An RTS on Unreal Engine 4, based on deck building rather than building a base.
Genre: RTS, Strategy
Developer: Laser Guided Games
Publisher: Laser Guided Games
Release date: 7 Dec, 2017
Golem Gates proposes to strip down the RTS formula and apply it to node control and deck building. I dig this concept, over the years I have gotten sick of base-building in RTS games, and I find that node control is a great incentive for dynamic strategic play. However, both node control and deck building come with their own pitfalls, so let’s see how Golem Gates fares
Beauty and the Beast
First, I must say that the game is gorgeous. It runs on Unreal Engine 4, and it shows. Unit models are stunning and very detailed. However, I was surprised that during a battle I could not zoom closer to the ground to admire my units. From too far above, most of them lack personality and character. Moreover, the engine takes its toll on computers and there are frequent framerate drops, even with graphical settings set to low on a relatively powerful computer. Since I started with technical issues, I must add that the pathing can be horrendous, with units getting stuck behind others (melee doesn’t find its way around a range unit busy shooting), getting stuck or cut off from the path by defensive towers (apparent in the tutorial already), getting stuck behind corners and refusing to leave, or taking the long way around because friendly units are currently passing through a bottleneck.
Node control works as follows: There are a few nodes on the map, sometimes occupied by neutral critters. Taking control of a node increases the regeneration rate of the player’s mana or energy. Energy is used to summon creatures from the deck directly to the battlefield. Each player starts with one unit called the Harbinger, and that commander unit is the win/lose condition, it is the target to eliminate after building an army with the combination of deck cards and mana. The problem is that once a player has the advantage over the map, then that advantage snowballs and it gets even more difficult for the losing player to turn the tide.

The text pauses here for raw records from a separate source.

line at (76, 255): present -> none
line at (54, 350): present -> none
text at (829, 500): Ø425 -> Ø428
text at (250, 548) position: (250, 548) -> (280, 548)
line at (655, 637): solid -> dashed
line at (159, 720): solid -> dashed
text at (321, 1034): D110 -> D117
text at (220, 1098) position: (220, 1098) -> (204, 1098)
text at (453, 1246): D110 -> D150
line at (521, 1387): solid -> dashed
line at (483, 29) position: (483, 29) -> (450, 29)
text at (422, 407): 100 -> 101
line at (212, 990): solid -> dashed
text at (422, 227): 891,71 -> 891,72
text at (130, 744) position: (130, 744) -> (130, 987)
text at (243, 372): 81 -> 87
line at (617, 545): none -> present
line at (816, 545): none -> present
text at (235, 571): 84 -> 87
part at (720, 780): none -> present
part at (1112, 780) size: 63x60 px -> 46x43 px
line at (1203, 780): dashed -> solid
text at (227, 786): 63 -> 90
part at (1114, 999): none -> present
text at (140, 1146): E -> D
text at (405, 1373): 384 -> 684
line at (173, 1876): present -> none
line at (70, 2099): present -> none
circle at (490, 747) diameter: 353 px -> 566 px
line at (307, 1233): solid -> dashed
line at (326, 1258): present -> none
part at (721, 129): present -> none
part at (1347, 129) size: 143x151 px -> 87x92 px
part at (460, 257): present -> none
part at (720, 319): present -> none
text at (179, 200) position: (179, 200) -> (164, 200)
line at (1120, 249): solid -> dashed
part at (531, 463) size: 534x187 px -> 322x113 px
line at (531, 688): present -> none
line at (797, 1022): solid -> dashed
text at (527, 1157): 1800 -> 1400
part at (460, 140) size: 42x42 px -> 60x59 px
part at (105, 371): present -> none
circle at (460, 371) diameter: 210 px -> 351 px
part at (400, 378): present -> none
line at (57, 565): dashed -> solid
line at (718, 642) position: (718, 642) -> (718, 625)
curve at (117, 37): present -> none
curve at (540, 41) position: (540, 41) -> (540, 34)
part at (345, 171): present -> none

Decks and cards are everywhere these days, and I am starting to feel the fatigue. Sometimes it works well, but sometimes it does not, and I feel that in the case of Golem Gates it does not. First, there are just too many cards to put into a deck. Too many cards to choose from, and the slots are infinite – a bit messy. It does not feel like much of a tactical decision, what it feels like is frustration for not yet having all the cool stuff that other players already have. The problem is also that once the cards have been played, the deck does not cycle to the beginning until you expressly order it to, and then the game intentionally freezes your capacity to give orders for 15 seconds. Before doing that deck refresh, players can reach a point when they run out of units to place on the map – managing that is just not fun. I never really enjoyed the overall pacing of the game because of the deck usage, which is annoying because I usually find that node control games are supposed to be faster paced and more dynamic.
Controls and strategy
Units themselves look like alien tech, thus the first struggle is to understand who does what. Right from the start there are just too many units to learn, and without being able to zoom close enough it’s hard to distinguish what they are. They all share the same design and colors, which does not make this any easier. Eventually I got better at identifying them, but receiving units randomly from the huge deck does not in any way help with strategy. Basically, I was throwing whatever was available rather than what I needed. However, it does not matter all that much as I found that too many units just had numerical differences from one to the other. There are no unit powers to manage, powers like fireball or unit upgrades are cards in the deck. Thus, the units are both hard to understand and almost useless to understand. Another thing I disliked is that they are dropped as squads controlled as one, but they wander around a bit and mix themselves with other squads making identification and selection a bit difficult. Also, squads are never as precise to control as individual units, they give some sort of floaty feeling. Units are not as responsive or pleasurable to maneuver as in Blizzard games. This feels more like… Battleforge, an older game which also involved deck building. At least so far, I have not seen systems designed to depart players of their money. Finally, I was annoyed by the presence of defensive towers which can drag the pacing of the game down quite a lot, making it all the more harder for a losing player to turn the tide.
Atmosphere and game modes
The qualities of Golem Gates include the extensive options menu, and the music. Loved it, the art design and the music manage to give a soul and feel to the game. It’s only little things, but the atmosphere feels fantastic.
There are many game modes: either 1v1 with humans or AI (or a 4-player mode), a coop survival, and a campaign. So far only the tutorial was available, but I don’t really see the interest of a campaign if it’s the same maps and pacing as in multi-player.
As you might have noticed, I did not have a great time with Golem Gates. It’s only in Early Access so there is room for improvement, but I think that the game is too big for its own good. It tries to accomplish too much rather than first being a solid groundwork with a few units and more manageable graphics. At first, I had trouble learning about too many units. Gradually I got into the rhythm of the game, but I never enjoyed its pacing nor the layers of strategy.